■ Exercise ■
The records below must be output exactly, without pictures.

#### Input material

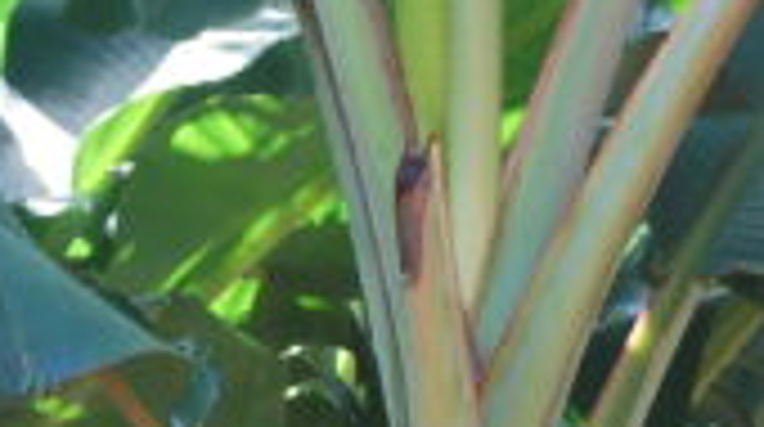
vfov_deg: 2.8
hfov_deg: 5.0
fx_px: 8669
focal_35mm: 429
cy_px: 458
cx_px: 404
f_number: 5.6
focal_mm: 55
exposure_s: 1/125
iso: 160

########

■ Solution to the exercise ■
vfov_deg: 2.8
hfov_deg: 5.0
fx_px: 8669
focal_35mm: 429
cy_px: 458
cx_px: 404
f_number: 5.6
focal_mm: 55
exposure_s: 1/125
iso: 160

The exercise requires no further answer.